It might seem entirely reasonable to expect that prosecutors will always prosecute an offense. After all, it is right there in the name. However, in becoming the latest legislative body to draw this faulty conclusion and consider stripping away the key ability of prosecutors to decline certain prosecutions, the Indiana senate has badly misjudged prosecutorial discretion and what should be done to address this issue.
Although the term “prosecutorial discretion” is familiar to most people, the extent to which it influences the direction and outcomes of each case may not be. Does an offense deserve criminal charges, and if so which charges? Should an individual receive bail or await trial in a jail cell? Is that trial even necessary, or will a plea deal suffice? Prosecutorial discretion lies at the heart of the answer to these questions and more.
Yet legislators are in an uproar because some prosecutors have started using their discretion to presumptively dismiss or divert all cases involving certain low level offenses. In Indiana, this includes the Marion County prosecutor declining to prosecute cases involving under an ounce of marijuana. Likely ignorant of the fact that prosecutors routinely get rid of these cases without a conviction anyway, legislators have taken this replacement of individual decisions with an office wide policy as an affront. The result is a push to let no law go unprosecuted.
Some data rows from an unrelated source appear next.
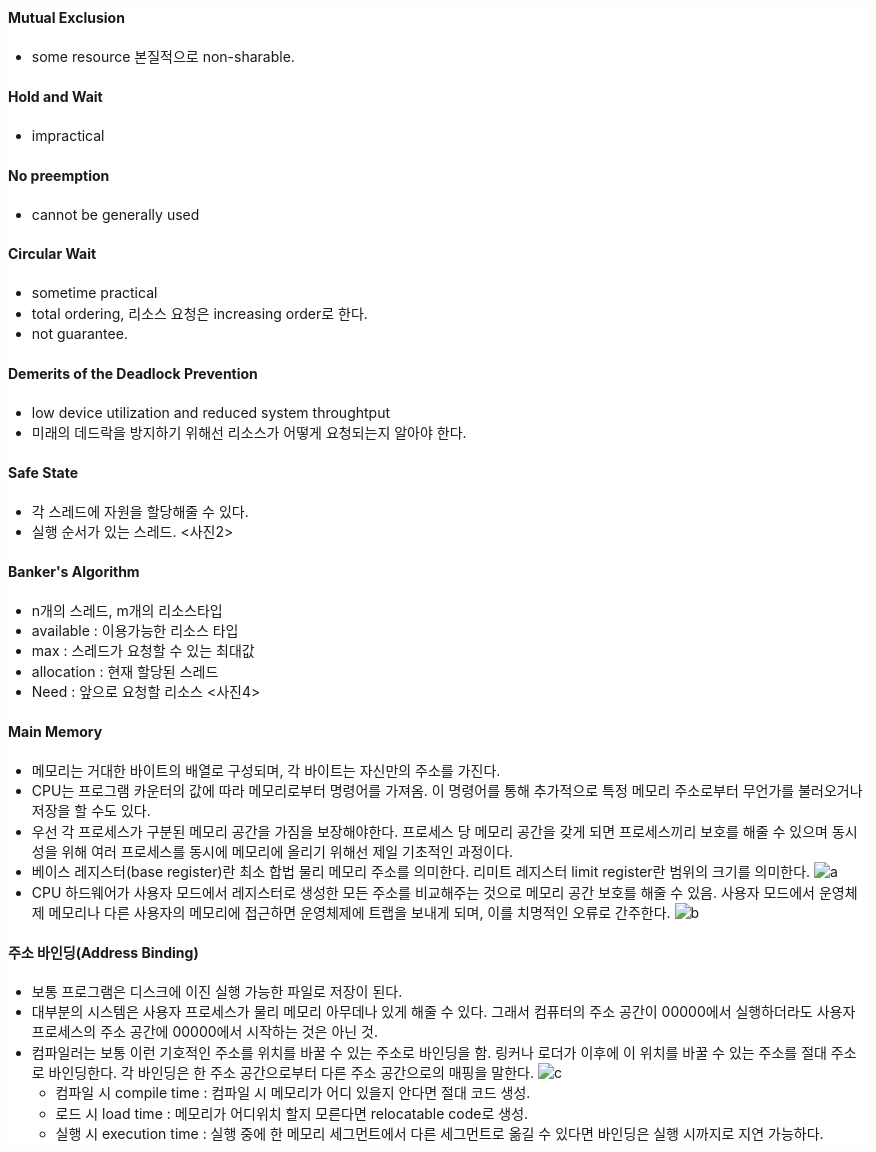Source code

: #### Mutual Exclusion
- some resource 본질적으로 non-sharable.

#### Hold and Wait
- impractical

#### No preemption
- cannot be generally used

#### Circular Wait
- sometime practical
- total ordering, 리소스 요청은 increasing order로 한다.
- not guarantee.

#### Demerits of the Deadlock Prevention
- low device utilization and reduced system throughtput
- 미래의 데드락을 방지하기 위해선 리소스가 어떻게 요청되는지 알아야 한다. 
  
#### Safe State
- 각 스레드에 자원을 할당해줄 수 있다.
- 실행 순서가 있는 스레드.
<사진2>

#### Banker's Algorithm
- n개의 스레드, m개의 리소스타입
- available : 이용가능한 리소스 타입
- max : 스레드가 요청할 수 있는 최대값
- allocation : 현재 할당된 스레드
- Need : 앞으로 요청할 리소스
<사진4> 

#### Main Memory
- 메모리는 거대한 바이트의 배열로 구성되며, 각 바이트는 자신만의 주소를 가진다.
- CPU는 프로그램 카운터의 값에 따라 메모리로부터 명령어를 가져옴. 이 명령어를 통해 추가적으로 특정 메모리 주소로부터 무언가를 불러오거나 저장을 할 수도 있다.
- 우선 각 프로세스가 구분된 메모리 공간을 가짐을 보장해야한다. 프로세스 당 메모리 공간을 갖게 되면 프로세스끼리 보호를 해줄 수 있으며 동시성을 위해 여러 프로세스를 동시에 메모리에 올리기 위해선 제일 기초적인 과정이다.
- 베이스 레지스터(base register)란 최소 합법 물리 메모리 주소를 의미한다. 리미트 레지스터 limit register란 범위의 크기를 의미한다.
![a](https://user-images.githubusercontent.com/67992469/180390797-9d4ab4b9-4bc3-4b7d-8b5a-62be684fa210.png)
- CPU 하드웨어가 사용자 모드에서 레지스터로 생성한 모든 주소를 비교해주는 것으로 메모리 공간 보호를 해줄 수 있음. 사용자 모드에서 운영체제 메모리나 다른 사용자의 메모리에 접근하면 운영체제에 트랩을 보내게 되며, 이를 치명적인 오류로 간주한다.
![b](https://user-images.githubusercontent.com/67992469/180390836-7892a670-6fb6-4b0f-bc54-5321c6bf9393.png)
#### 주소 바인딩(Address Binding)
- 보통 프로그램은 디스크에 이진 실행 가능한 파일로 저장이 된다.
- 대부분의 시스템은 사용자 프로세스가 물리 메모리 아무데나 있게 해줄 수 있다. 그래서 컴퓨터의 주소 공간이 00000에서 실행하더라도 사용자 프로세스의 주소 공간에 00000에서 시작하는 것은 아닌 것.
- 컴파일러는 보통 이런 기호적인 주소를 위치를 바꿀 수 있는 주소로 바인딩을 함. 링커나 로더가 이후에 이 위치를 바꿀 수 있는 주소를 절대 주소로 바인딩한다. 각 바인딩은 한 주소 공간으로부터 다른 주소 공간으로의 매핑을 말한다.
![c](https://user-images.githubusercontent.com/67992469/180390883-d851a82c-8a49-424a-8867-f9e071d4adae.png)
	- 컴파일 시 compile time : 컴파일 시 메모리가 어디 있을지 안다면 절대 코드 생성.
	- 로드 시 load time : 메모리가 어디위치 할지 모른다면 relocatable code로 생성.
	- 실행 시 execution time : 실행 중에 한 메모리 세그먼트에서 다른 세그먼트로 옮길 수 있다면 바인딩은 실행 시까지로 지연 가능하다.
That is of course impractical. There are simply too many offenses and possible offenders to actually prosecute them all. This means that some prosecutorial discretion is inevitable. There is also not enough time in the day to write laws dictating how prosecutors should make every decision in every case they come across. Nor would their constituents want them to. One of the primary purposes of that discretion is to add an element of humanity to the application of the law. It allows prosecutors to choose justice even where it may conflict with the letter of the law.
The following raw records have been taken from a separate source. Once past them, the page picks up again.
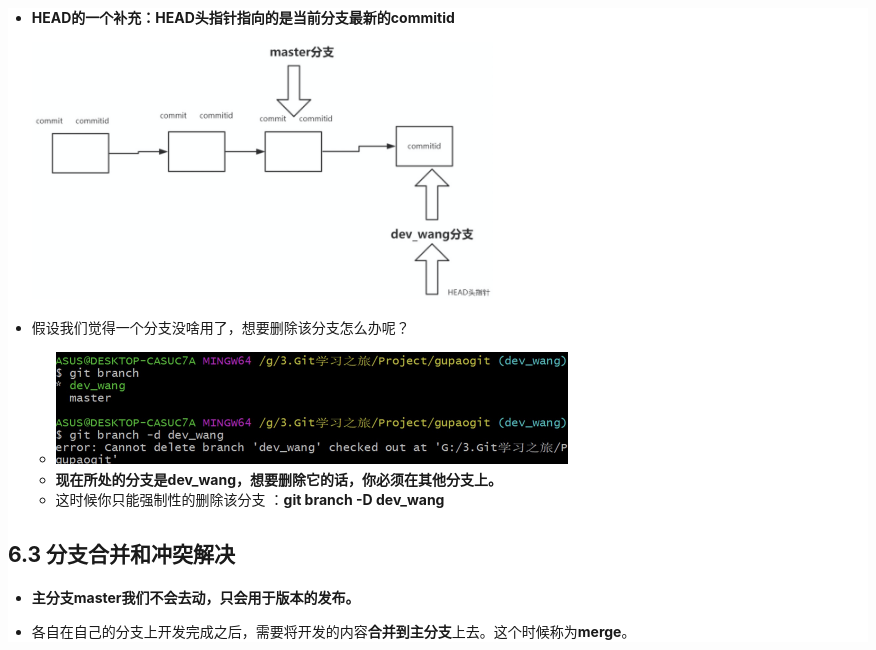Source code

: - **HEAD的一个补充：HEAD头指针指向的是当前分支最新的commitid**

  <img src="image/image-20200921154042357.png" alt="image-20200921154042357" style="zoom:45%;" />

- 假设我们觉得一个分支没啥用了，想要删除该分支怎么办呢？

  - <img src="image/image-20200921154143471.png" alt="image-20200921154143471" style="zoom:50%;" />
  - **现在所处的分支是dev_wang，想要删除它的话，你必须在其他分支上。**
  - 这时候你只能强制性的删除该分支 ：**git branch -D dev_wang**





## 6.3 分支合并和冲突解决

- **主分支master我们不会去动，只会用于版本的发布。**

- 各自在自己的分支上开发完成之后，需要将开发的内容**合并到主分支**上去。这个时候称为**merge**。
General policies favoring alternatives to prosecution extend the benefits of this discretion universally in those cases where the consequences of a conviction are counterproductive to the aims of justice. Such policies also recognize that scarce prosecutorial resources are generally better spent pursuing much more serious conduct. Ignoring marijuana possession to focus on violent crime should not be a controversial call.
But just because the legislature is attempting to solve a fictional problem does not mean very real ones do not exist. Prosecutorial discretion suffers from unaccountability and lack of transparency that could undermine its potential for good. It operates as a kind of black box that only prosecutors can see inside as facts go in, decisions come out, and explanations are rarely forthcoming. Policies are seldom public, and prosecutors do not usually disclose why they reached an outcome in any given case.
This immunity from scrutiny becomes protection against any challenge. After all, a bad outcome alone is standard fare in our justice system. Without any information on why it was reached, who is to say it was not the natural and normal result? But attempting to eliminate prosecutorial discretion does not address any of these issues. With more than 13 million misdemeanor charges alone filed every year in the country, and annual prosecutorial caseloads exceeding a thousand in some places, the evidence suggests that discretion is probably not used enough.
Instead, legislators should work to verify that prosecutors exercise their discretion fairly. They can do this by pushing prosecutors to release relevant policies to the public, explain individual decisions, and collect and publish data on these decisions. Trying to remove discretion from prosecution is sheer folly. But as a necessary force behind many of the decisions that occur in criminal justice, it should be brought further into the light. Only then will the public be able to see that it is correcting imbalances and injustices rather than continuing them.